On the trail: Got leashes?
Aspen, CO Colorado
I have never been a dog owner, and I had never really grown fond of dogs until this last year, as I’ve been taking care of a husky. I run with him most mornings, and we’ve gotten to be friends.
We go out early because the husky has been known to be aggressive toward other dogs, though never other people. He’s an alpha, not neutered and has earned a nickname that starts with “Tireless.”
For those reasons, but also because he also could cover 30 or 40 miles in a day without blinking, and because it’s the law, I have never taken him off leash.

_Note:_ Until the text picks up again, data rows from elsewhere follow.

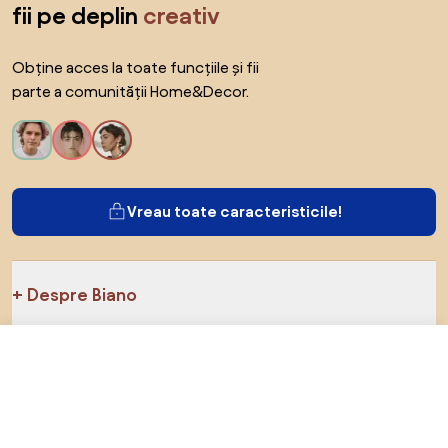
fii pe deplin
creativ
Obține acces la toate funcțiile și fii
parte a comunității Home&Decor.
Vreau toate caracteristicile!
Despre Biano
309 RON
Pentru utilizatori
Către magazin
Pentru magazine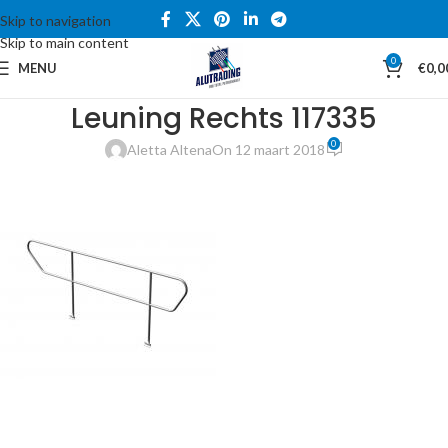
Skip to navigation
Skip to main content
0
MENU
€
0,0
Leuning Rechts 117335
0
Aletta Altena
On 12 maart 2018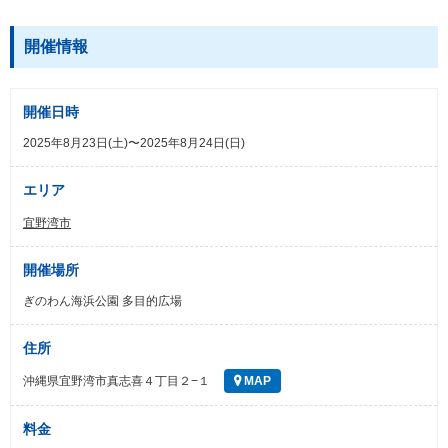
開催情報
開催日時
2025年8月23日(土)〜2025年8月24日(日)
エリア
宜野湾市
開催場所
ぎのわん海浜公園 多目的広場
住所
沖縄県宜野湾市真志喜４丁目２−１
MAP
料金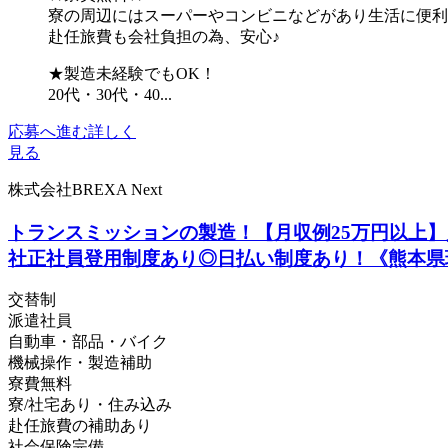
寮の周辺にはスーパーやコンビニなどがあり生活に便利
赴任旅費も会社負担の為、安心♪
★製造未経験でもOK！
20代・30代・40...
応募へ進む
詳しく
見る
株式会社BREXA Next
トランスミッションの製造！【月収例25万円以上】
社正社員登用制度あり◎日払い制度あり！《熊本県
交替制
派遣社員
自動車・部品・バイク
機械操作・製造補助
寮費無料
寮/社宅あり・住み込み
赴任旅費の補助あり
社会保険完備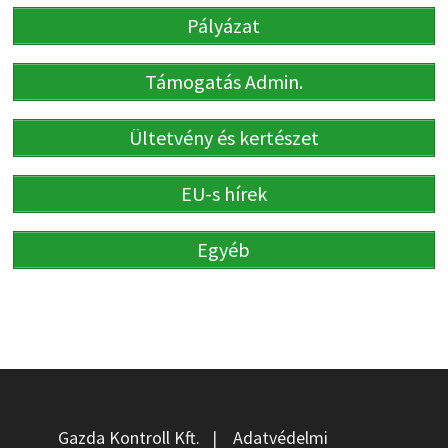
Pályázat
Támogatás Admin.
Ültetvény és kertészet
EU-s hírek
Egyéb
Gazda Kontroll Kft.
|
Adatvédelmi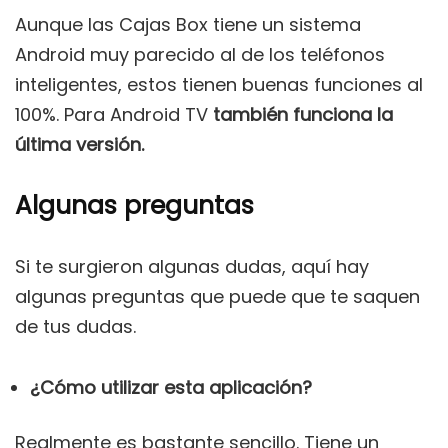
Aunque las Cajas Box tiene un sistema
Android muy parecido al de los teléfonos
inteligentes, estos tienen buenas funciones al
100%. Para Android TV
también funciona la
última versión.
Algunas preguntas
Si te surgieron algunas dudas, aquí hay
algunas preguntas que puede que te saquen
de tus dudas.
¿Cómo utilizar esta aplicación?
Realmente es bastante sencillo. Tiene un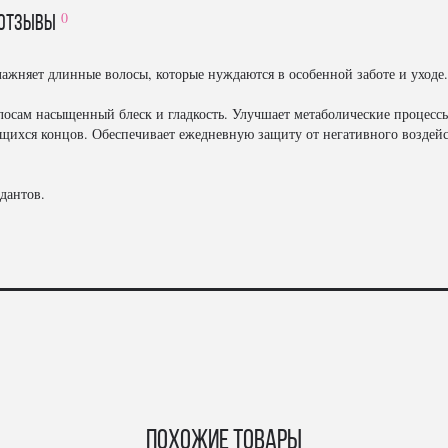
0
отзывы
ажняет длинные волосы, которые нуждаются в особенной заботе и уходе.
лосам насыщенный блеск и гладкость. Улучшает метаболические процесс
ущихся концов. Обеспечивает ежедневную защиту от негативного возде
дантов.
Похожие товары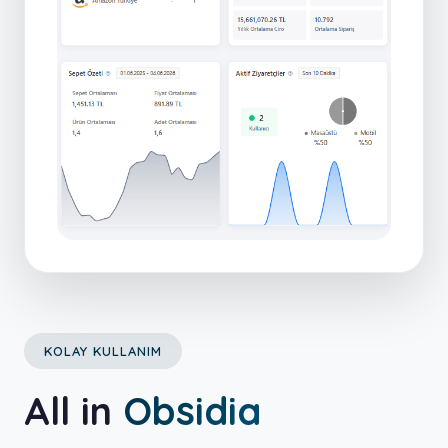
KOLAY KULLANIM
All in
Obsidia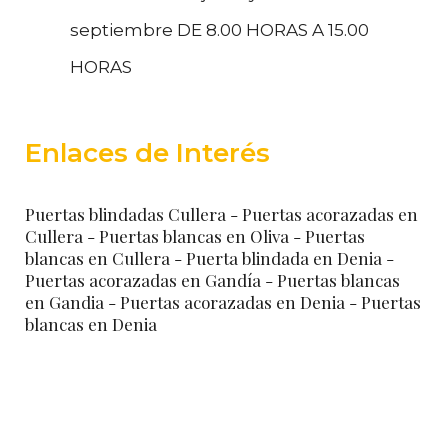
septiembre DE 8.00 HORAS A 15.00
HORAS
Enlaces de Interés
Puertas blindadas Cullera
- Puertas acorazadas en
Cullera
- Puertas blancas en Oliva
- Puertas
blancas en Cullera
- Puerta blindada en Denia
-
Puertas acorazadas en Gandía
- Puertas blancas
en Gandia
- Puertas acorazadas en Denia
- Puertas
blancas en Denia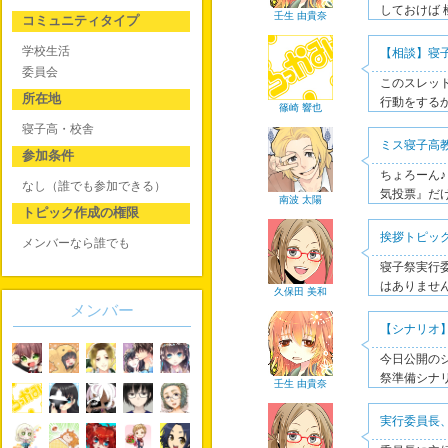
しておけば
壬生 由貴奈
コミュニティタイプ
学校生活
【相談】寝
委員会
このスレッ
所在地
行動をするか、
篠崎 響也
寝子高・校舎
ミス寝子高
参加条件
ちょろーん
なし（誰でも参加できる）
気投票』だ
南波 太陽
トピック作成の権限
挨拶トピッ
メンバーなら誰でも
寝子祭実行
はありませ
久保田 美和
メンバー
【シナリオ
今日公開の
祭準備シナ
壬生 由貴奈
実行委員長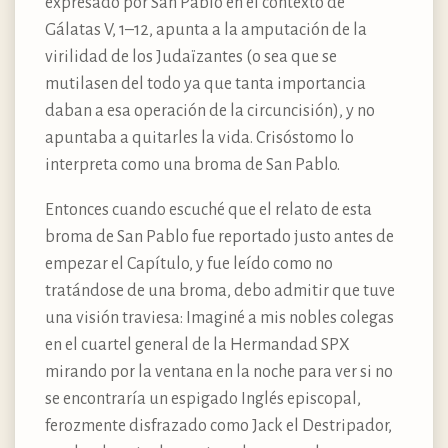
expresado por San Pablo en el contexto de
Gálatas V, 1–12, apunta a la amputación de la
virilidad de los Judaïzantes (o sea que se
mutilasen del todo ya que tanta importancia
daban a esa operación de la circuncisión), y no
apuntaba a quitarles la vida. Crisóstomo lo
interpreta como una broma de San Pablo.
Entonces cuando escuché que el relato de esta
broma de San Pablo fue reportado justo antes de
empezar el Capítulo, y fue leído como no
tratándose de una broma, debo admitir que tuve
una visión traviesa: Imaginé a mis nobles colegas
en el cuartel general de la Hermandad SPX
mirando por la ventana en la noche para ver si no
se encontraría un espigado Inglés episcopal,
ferozmente disfrazado como Jack el Destripador,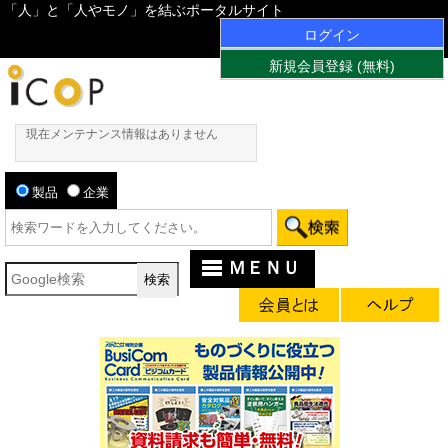
「人」と「人やモノ」を結ぶポータルサイト
ログイン
新規会員登録 (無料)
現在メンテナンス情報はありません
製品
企業
ＭＥＮＵ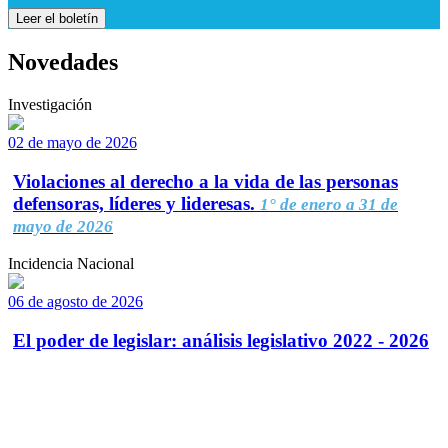
Leer el boletín
Novedades
Investigación
02 de mayo de 2026
Violaciones al derecho a la vida de las personas
defensoras, líderes y lideresas.
1° de enero a 31 de
mayo de 2026
Incidencia Nacional
06 de agosto de 2026
El poder de legislar: análisis legislativo 2022 - 2026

That’s not the norm, however, on the Rio Grande Trail, where most dogs I encounter are off-leash. The same, unfortunately, is true of most trails in the area. I encountered off-leash dogs in the Maroon Bells/ Snowmass Wilderness just last weekend.
Dog owners know that dogs affect wildlife and off-leash dogs can often harm or kill wildlife. But beyond the simple aspects of respecting surroundings, walking a dog off leash sucks for me.
Perhaps my worst encounter in the last year was with two off-leash Dobermans that attacked the husky early one morning.
The biggest problem, however, are the dog owners who believe their dogs are “friendly” and therefore no threat to anyone or anything. All too often, I have seen these dogs nip or bark at the husky as we struggle to get past them on a trail.
It’s a passionate subject because people feel so connected to their pets. But I’m still confused as to why people think they have to right to walk a dog without a leash. Beyond being against the law and dangerous to wildlife, it intrudes on everyone’s right to walk on a trail unmolested and unafraid.